» **Text**:
The Tonlé Bati countryside is a lively area that attracts Cambodians to fish, relax and, of course, visit the Khmer temples of Ta Prohm and Yeay Peau. Both temples were built under Jayavarman VII in the late 12th century during the same period that Siem Reap’s Bayon and Angkor Thom were constructed. The area has been occupied and temples present since the pre-Angkorian Funan period.

Ta Prohm

The bigger of the temples is Ta Prohm and is the more extensive and impressive of the two. Displaying a number of very well-preserved carvings it is a must see. The temple at Ta Prohm was built on the site of a 6th century Khmer shrine, and the main sanctuary consists of five chambers, each with a lingam inside, and there are trees that grow on and around the temple. Ta Prohm was modified and extended as late as the 16th century.

The temple is very well preserved and covered with beautiful bas-reliefs. It is one of the best preserved and most intricate temples between Siem Reap and the Vietnam border to the south.

Tonlé Bati is also a place of worship and, apart from the two ancient temples, also has a pagoda, Wat Tonlé Bati, which was built in 1576.

» **Recorded information**:
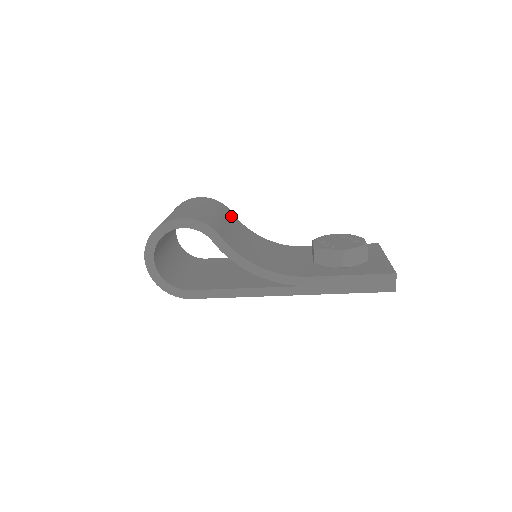
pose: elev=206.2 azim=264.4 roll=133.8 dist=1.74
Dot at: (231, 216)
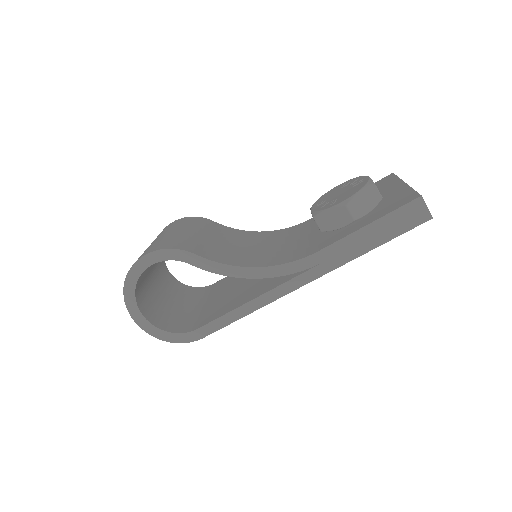
Dot at: (212, 226)
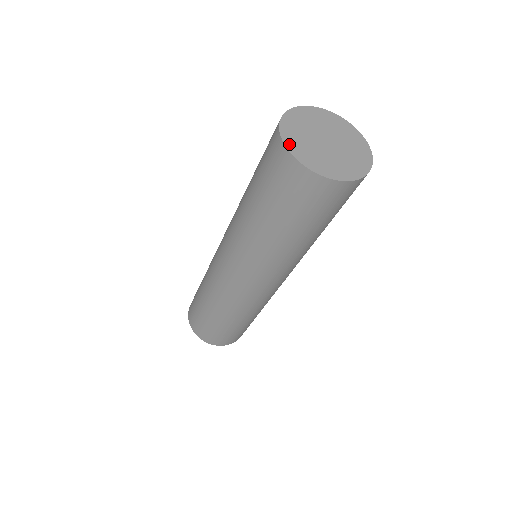
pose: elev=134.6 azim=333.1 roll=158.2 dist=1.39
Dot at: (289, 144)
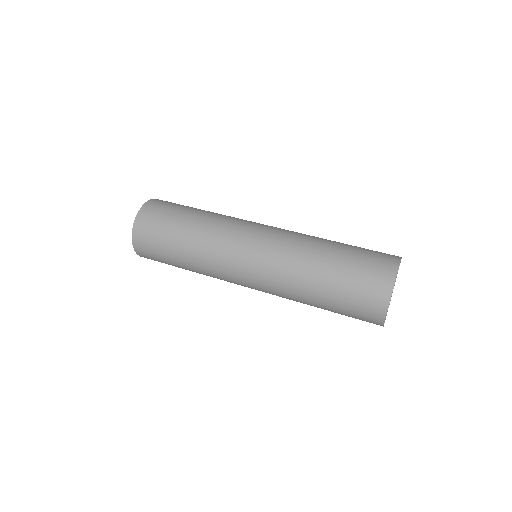
Dot at: occluded
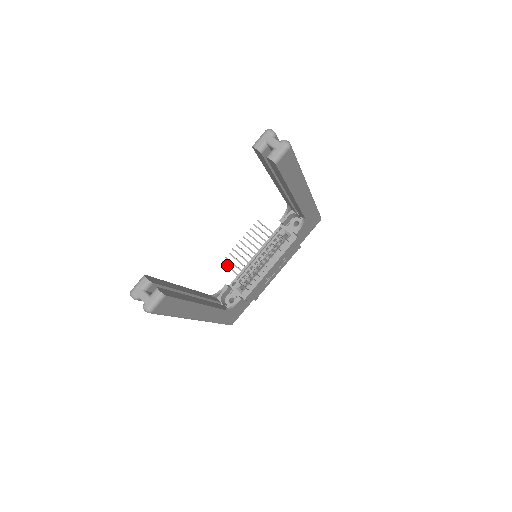
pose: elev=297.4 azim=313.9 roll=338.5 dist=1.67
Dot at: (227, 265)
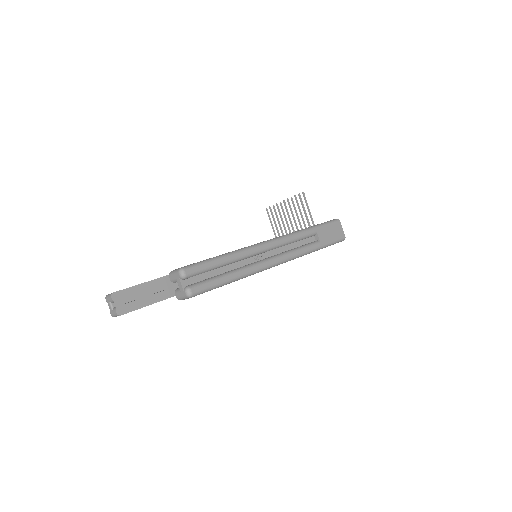
Dot at: (268, 215)
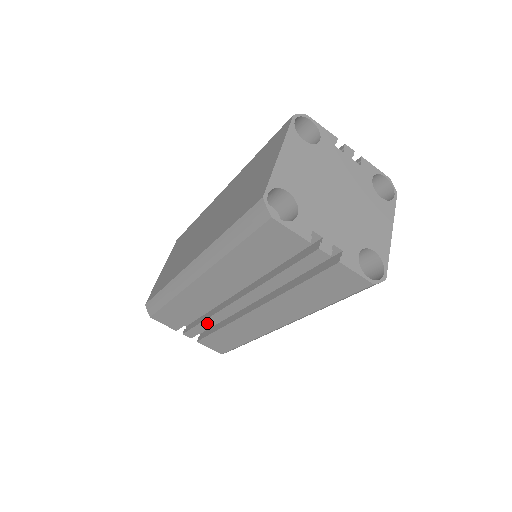
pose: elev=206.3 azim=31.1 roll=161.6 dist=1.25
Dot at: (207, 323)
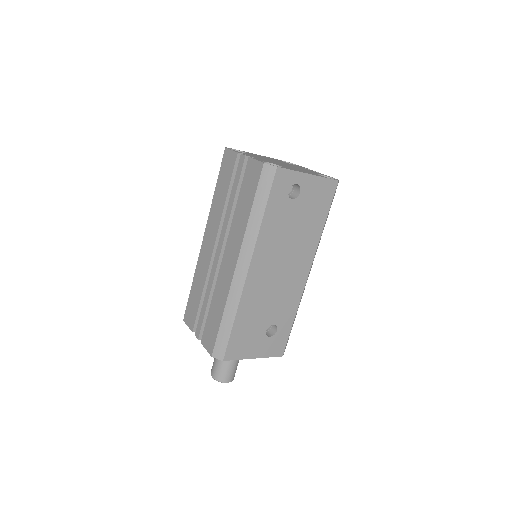
Dot at: (206, 300)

» **Goal of the exercise**:
Switch "bas-reliefs" to "stone carvings" in the Tonlé Bati text, and give again the part that opens with the words "The bigger of" and closes with "built in 1576.".

» **Exercise output**:
The bigger of the temples is Ta Prohm and is the more extensive and impressive of the two. Displaying a number of very well-preserved carvings it is a must see. The temple at Ta Prohm was built on the site of a 6th century Khmer shrine, and the main sanctuary consists of five chambers, each with a lingam inside, and there are trees that grow on and around the temple. Ta Prohm was modified and extended as late as the 16th century.

The temple is very well preserved and covered with beautiful stone carvings. It is one of the best preserved and most intricate temples between Siem Reap and the Vietnam border to the south.

Tonlé Bati is also a place of worship and, apart from the two ancient temples, also has a pagoda, Wat Tonlé Bati, which was built in 1576.